Supplied data:

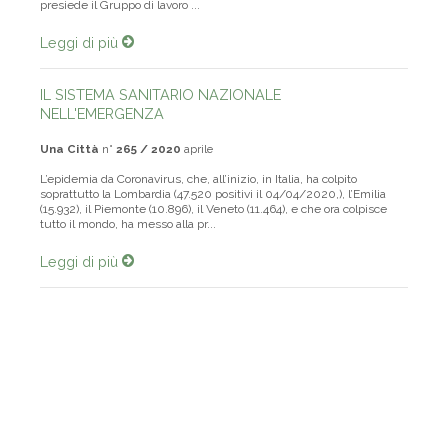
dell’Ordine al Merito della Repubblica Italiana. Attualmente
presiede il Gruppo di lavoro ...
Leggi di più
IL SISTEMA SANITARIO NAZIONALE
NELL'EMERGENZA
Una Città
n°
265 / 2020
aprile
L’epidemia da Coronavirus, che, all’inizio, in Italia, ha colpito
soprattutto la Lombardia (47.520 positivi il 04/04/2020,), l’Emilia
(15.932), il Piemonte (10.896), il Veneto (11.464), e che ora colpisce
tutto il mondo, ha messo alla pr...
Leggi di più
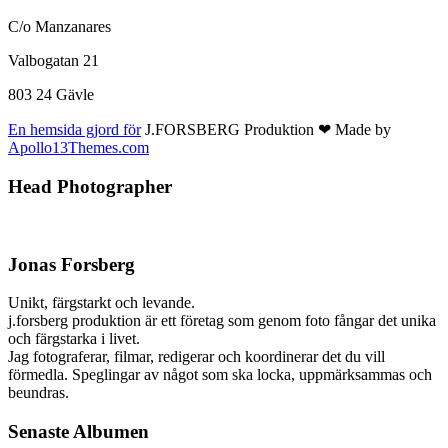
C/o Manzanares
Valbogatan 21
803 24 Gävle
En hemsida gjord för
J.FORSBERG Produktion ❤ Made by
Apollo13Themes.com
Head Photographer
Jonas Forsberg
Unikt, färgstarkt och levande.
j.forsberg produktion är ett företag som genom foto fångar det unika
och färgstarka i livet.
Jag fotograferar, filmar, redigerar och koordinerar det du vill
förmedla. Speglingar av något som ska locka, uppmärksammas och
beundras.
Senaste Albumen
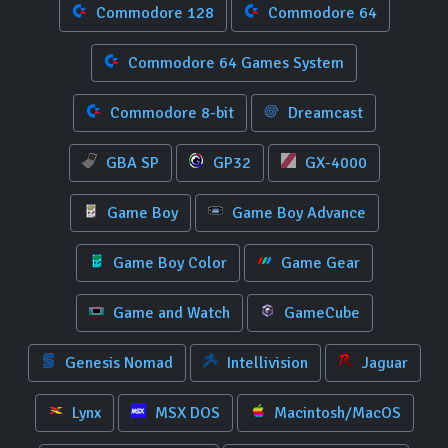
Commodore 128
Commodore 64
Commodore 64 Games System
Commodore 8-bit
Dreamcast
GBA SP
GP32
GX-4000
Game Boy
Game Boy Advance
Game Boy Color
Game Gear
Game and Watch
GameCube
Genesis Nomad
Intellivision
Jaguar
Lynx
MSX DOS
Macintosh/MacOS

---

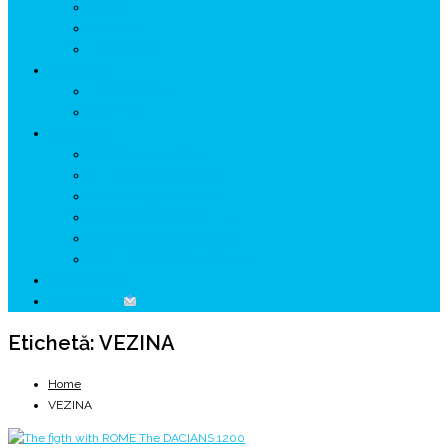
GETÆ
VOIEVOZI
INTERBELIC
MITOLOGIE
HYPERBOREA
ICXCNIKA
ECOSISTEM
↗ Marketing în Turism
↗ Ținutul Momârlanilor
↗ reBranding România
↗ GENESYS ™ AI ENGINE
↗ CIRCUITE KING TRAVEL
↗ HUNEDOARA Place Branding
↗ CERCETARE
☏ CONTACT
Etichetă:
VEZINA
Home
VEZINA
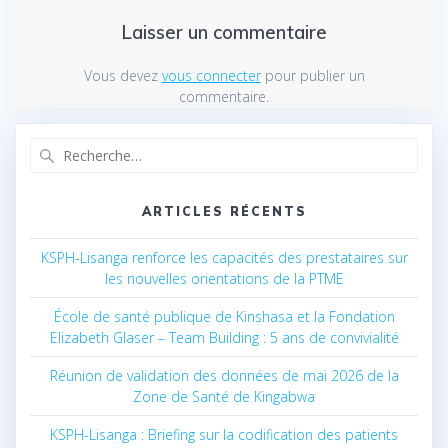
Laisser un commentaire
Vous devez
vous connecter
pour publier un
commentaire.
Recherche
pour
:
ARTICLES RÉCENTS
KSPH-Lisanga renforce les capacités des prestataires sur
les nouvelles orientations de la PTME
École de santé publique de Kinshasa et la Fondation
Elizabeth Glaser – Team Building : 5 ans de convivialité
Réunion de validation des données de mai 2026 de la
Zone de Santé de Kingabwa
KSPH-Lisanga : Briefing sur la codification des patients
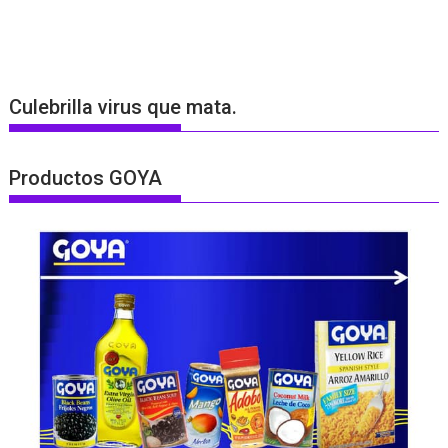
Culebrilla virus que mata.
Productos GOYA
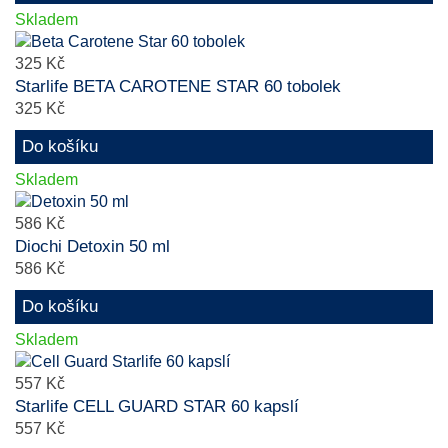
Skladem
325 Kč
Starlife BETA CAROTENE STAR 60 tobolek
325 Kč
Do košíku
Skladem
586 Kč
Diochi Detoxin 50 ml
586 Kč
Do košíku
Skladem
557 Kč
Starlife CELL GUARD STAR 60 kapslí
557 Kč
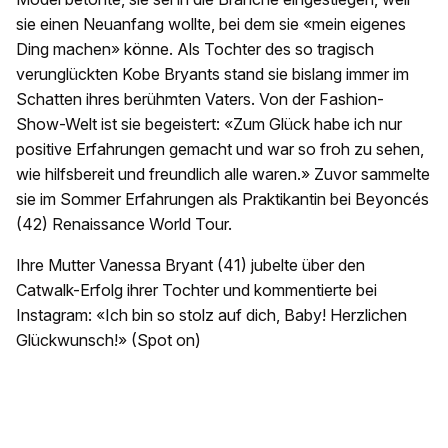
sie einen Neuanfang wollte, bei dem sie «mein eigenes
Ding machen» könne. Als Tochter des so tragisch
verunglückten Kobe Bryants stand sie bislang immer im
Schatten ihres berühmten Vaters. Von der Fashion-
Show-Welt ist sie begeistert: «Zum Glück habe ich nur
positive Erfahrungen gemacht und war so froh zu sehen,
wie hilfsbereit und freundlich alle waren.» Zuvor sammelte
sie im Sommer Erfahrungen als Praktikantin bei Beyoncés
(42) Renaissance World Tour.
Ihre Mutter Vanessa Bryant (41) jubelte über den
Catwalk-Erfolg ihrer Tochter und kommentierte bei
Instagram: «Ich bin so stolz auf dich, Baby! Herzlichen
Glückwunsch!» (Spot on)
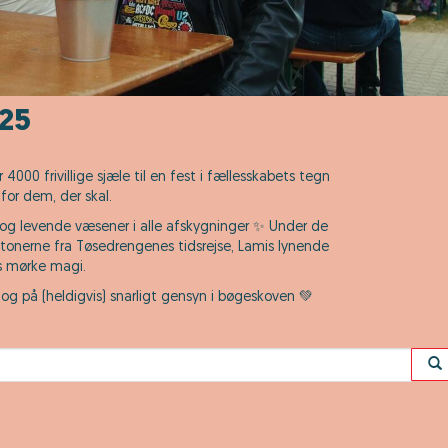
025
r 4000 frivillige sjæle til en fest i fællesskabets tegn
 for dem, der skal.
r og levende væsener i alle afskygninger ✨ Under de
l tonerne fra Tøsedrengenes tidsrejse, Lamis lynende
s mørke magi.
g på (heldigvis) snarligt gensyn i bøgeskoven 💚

--

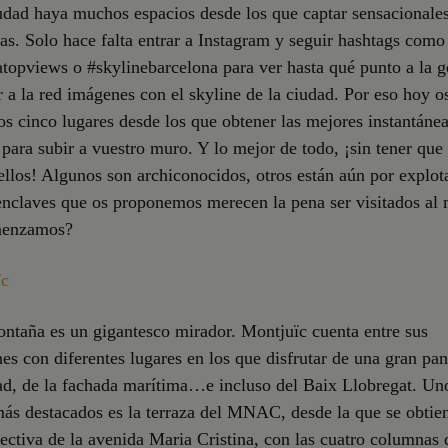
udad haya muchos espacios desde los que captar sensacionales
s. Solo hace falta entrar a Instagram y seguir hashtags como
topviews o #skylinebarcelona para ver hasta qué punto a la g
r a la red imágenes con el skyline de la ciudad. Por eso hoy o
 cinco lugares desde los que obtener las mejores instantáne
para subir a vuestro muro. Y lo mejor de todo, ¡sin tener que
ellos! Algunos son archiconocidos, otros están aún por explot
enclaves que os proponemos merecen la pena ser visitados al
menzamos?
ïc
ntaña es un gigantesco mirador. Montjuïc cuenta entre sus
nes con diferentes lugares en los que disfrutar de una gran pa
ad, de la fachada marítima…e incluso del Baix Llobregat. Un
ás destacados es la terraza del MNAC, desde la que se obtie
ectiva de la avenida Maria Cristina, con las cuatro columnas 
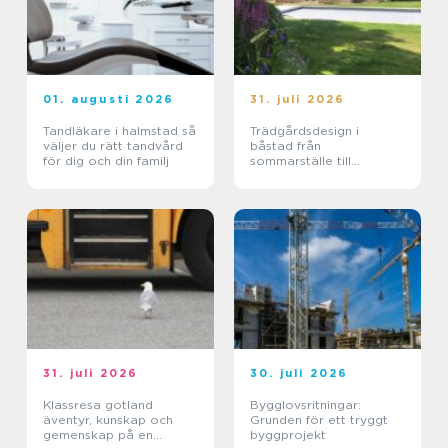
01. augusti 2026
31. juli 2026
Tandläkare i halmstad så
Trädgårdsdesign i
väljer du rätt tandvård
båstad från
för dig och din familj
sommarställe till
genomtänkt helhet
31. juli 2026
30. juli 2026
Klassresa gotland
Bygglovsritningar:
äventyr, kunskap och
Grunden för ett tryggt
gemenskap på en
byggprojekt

What needs to be done: The lines to return are those in the records above that hold the word "commentaire".

Task output:
Laisser un commentaire
commentaire.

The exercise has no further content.